Jojoba oil or liquid wax has the ability to infiltrate through the scalp and hair shaft swiftly and easily releases as well as disbands the accumulation of solidified sebum. When the hardened build up is removed, the scalp as well as hair follicles remains clean and is liberated from any obstruction. This enables them to carry out their normal functioning. It may be mentioned here that the jojoba oil also superbly dissolves soil and this enables the organic substance to easily get rid of the muggy build up on the scalp and hair owing to the use of a number of new hair products. In addition, application of jojoba oil on the scalp helps to remove any air-borne element that may have accumulated on it.

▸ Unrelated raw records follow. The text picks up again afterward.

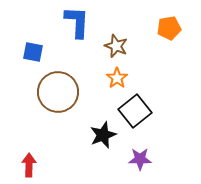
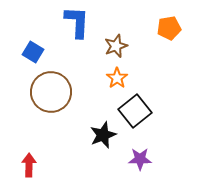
brown star: rotated 30 degrees clockwise
blue square: rotated 20 degrees clockwise
brown circle: moved 7 px left
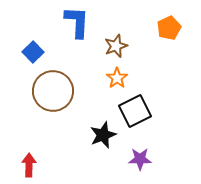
orange pentagon: rotated 15 degrees counterclockwise
blue square: rotated 15 degrees clockwise
brown circle: moved 2 px right, 1 px up
black square: rotated 12 degrees clockwise
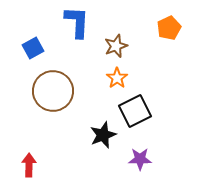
blue square: moved 4 px up; rotated 15 degrees clockwise
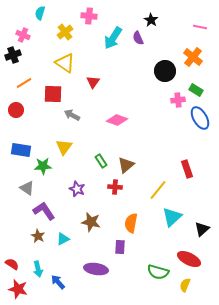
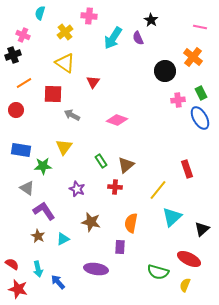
green rectangle at (196, 90): moved 5 px right, 3 px down; rotated 32 degrees clockwise
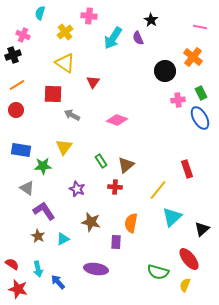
orange line at (24, 83): moved 7 px left, 2 px down
purple rectangle at (120, 247): moved 4 px left, 5 px up
red ellipse at (189, 259): rotated 25 degrees clockwise
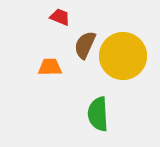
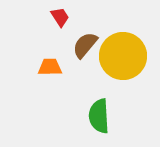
red trapezoid: rotated 35 degrees clockwise
brown semicircle: rotated 16 degrees clockwise
green semicircle: moved 1 px right, 2 px down
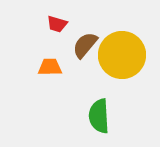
red trapezoid: moved 3 px left, 7 px down; rotated 140 degrees clockwise
yellow circle: moved 1 px left, 1 px up
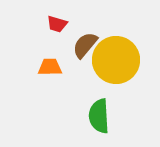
yellow circle: moved 6 px left, 5 px down
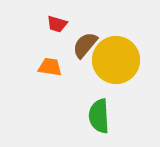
orange trapezoid: rotated 10 degrees clockwise
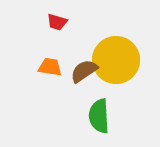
red trapezoid: moved 2 px up
brown semicircle: moved 1 px left, 26 px down; rotated 16 degrees clockwise
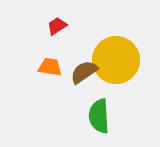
red trapezoid: moved 4 px down; rotated 130 degrees clockwise
brown semicircle: moved 1 px down
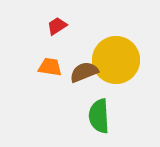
brown semicircle: rotated 12 degrees clockwise
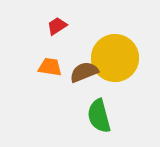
yellow circle: moved 1 px left, 2 px up
green semicircle: rotated 12 degrees counterclockwise
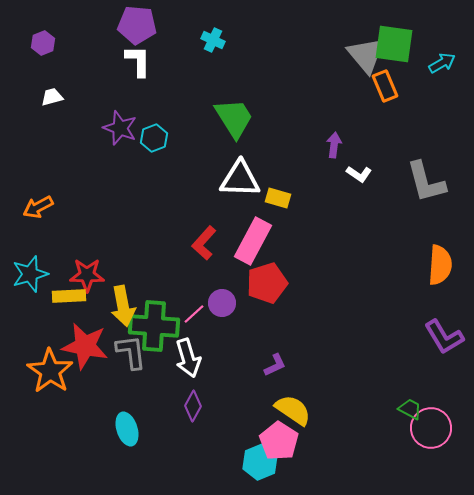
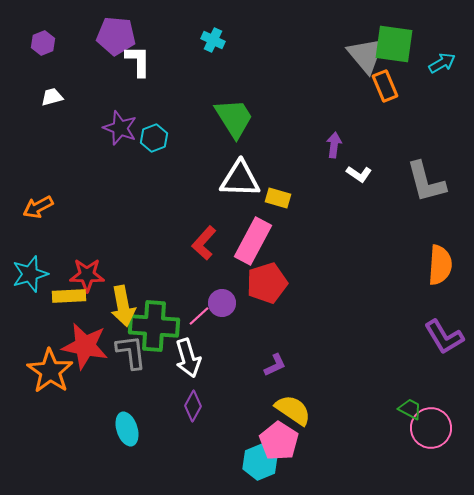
purple pentagon at (137, 25): moved 21 px left, 11 px down
pink line at (194, 314): moved 5 px right, 2 px down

Jojoba oil is an effective hair lotion as application of this liquid wax on the scalp allows the hair to remain clean and flexible. In addition, this vegetable oil extracted from jojoba seeds demonstrate an unparallel effect whereby it thickens the keratin layers that keeps the hair shining and reveals the usual color tinges of the hair and its luminosity. If you treat your hair with jojoba oil periodically by massaging the scalp and hair with the oil and leave the organic substance to perform its actions, you will soon notice an immense distinction in the quality of your hair. Moreover, the health of your scalp too will improve noticeably.